After running, inspect the `app_logs` and `archived_logs` directories. You should see:
-   Original `app.log` and `error.log` truncated or renamed.
-   New `app.log.1` and `error.log.1` files (or higher numbers if you run multiple times).
-   New `.gz` archive files in `archived_logs`.

To fully test the `MAX_ROTATIONS` and `RETENTION_DAYS` features, you'll need to:
1.  Run `generate_dummy_logs()` again (to create fresh logs).
2.  Run `./rotate_logs.sh` multiple times to see the rotation (e.g., app.log.1 -> app.log.2).
3.  Optionally, temporarily modify system time or `mtime` of archived files to test `RETENTION_DAYS`.


## Part 4: Automation and Advanced Challenges (25 points)

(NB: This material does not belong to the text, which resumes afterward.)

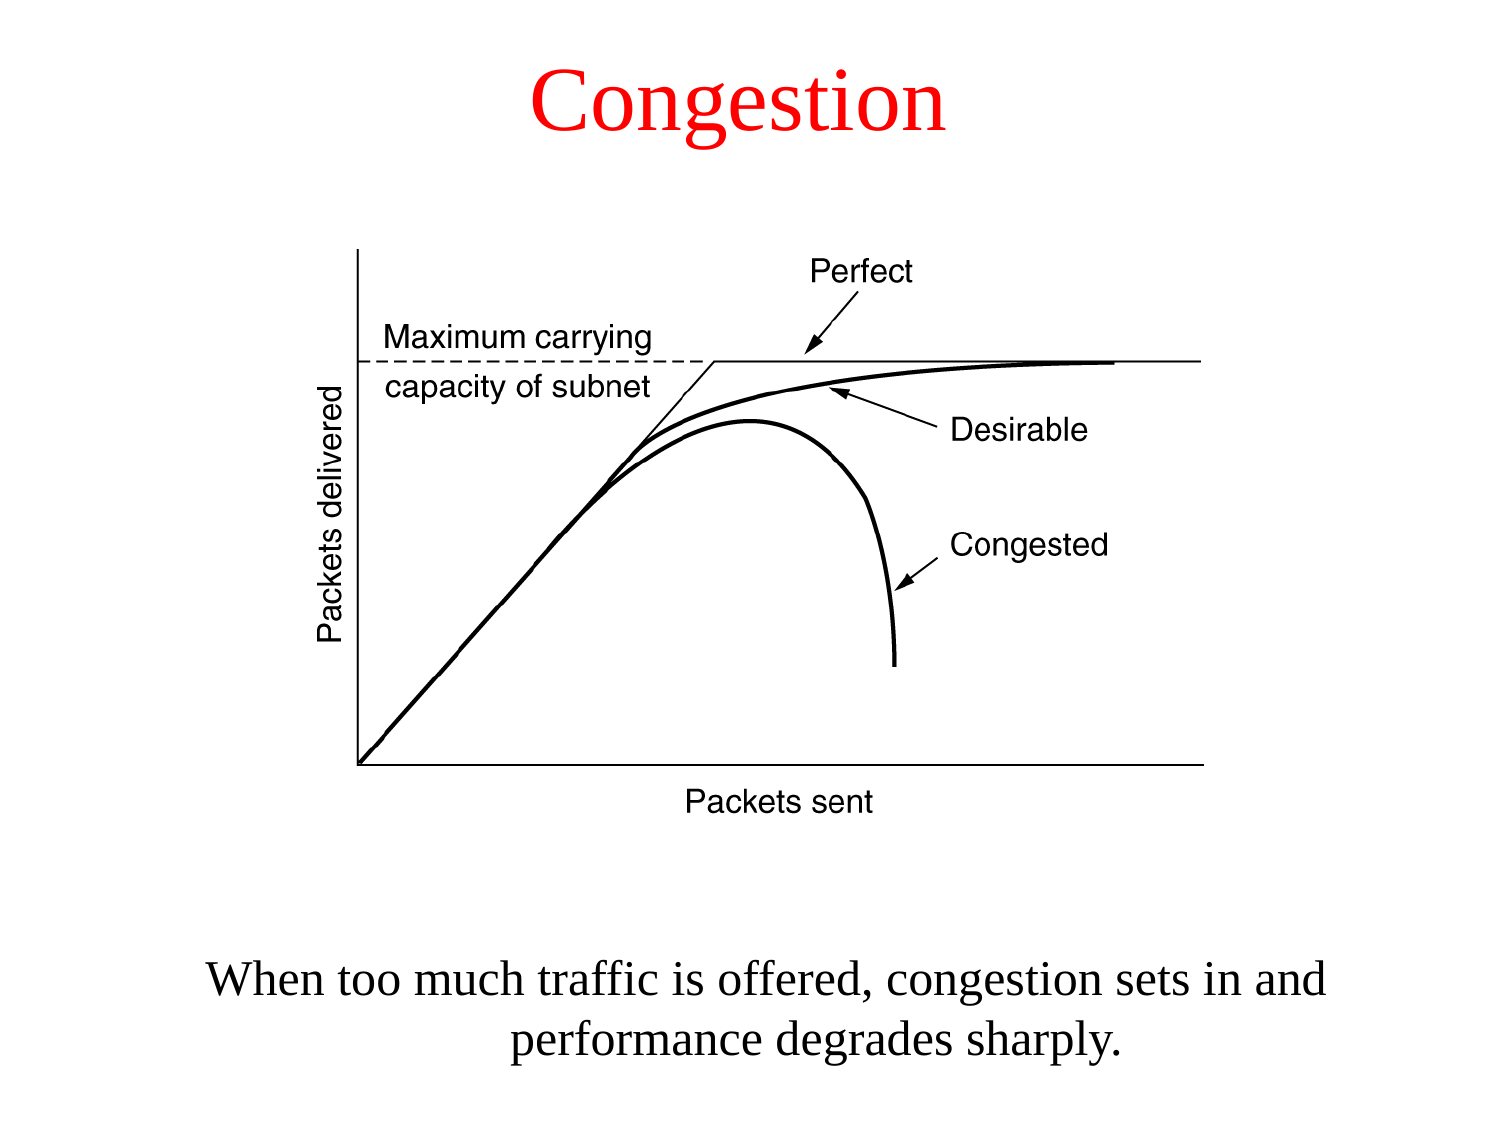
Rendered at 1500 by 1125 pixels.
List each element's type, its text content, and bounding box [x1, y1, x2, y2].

list When too much traffic is offered, congestion sets in and performance degrades sharply. [79, 937, 1454, 1076]
picture [310, 248, 1204, 819]
title Congestion [0, 0, 1500, 188]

Now let's consider how this script would be used in a real system and enhance its capabilities.

### 4.1 Cron Job Setup
Explain, step-by-step, how you would schedule this `rotate_logs.sh` script to run daily at 3:00 AM using `crontab`. Include the specific crontab entry.

**Your Answer:**
*(Write your answer here)*

### 4.2 Error Handling and Notifications
Enhance the script with more robust error handling and notification. Consider:
-   How would you get notified if the script fails (e.g., email, Slack webhook)?
-   What additional checks could you add (e.g., disk space before archiving)?

**Your Answer:**
*(Write your answer here)*

### 4.3 Security Considerations
What are some security best practices to consider when running a log rotation script on a production server? (e.g., permissions, `sudo` usage).

**Your Answer:**
*(Write your answer here)*

### 4.4 Alternative Log Rotation Tools
Mention at least two widely used, dedicated log rotation tools (not just general shell scripting commands) for Unix-like systems. Briefly describe their advantages over a custom shell script.

**Your Answer:**
*(Write your answer here)*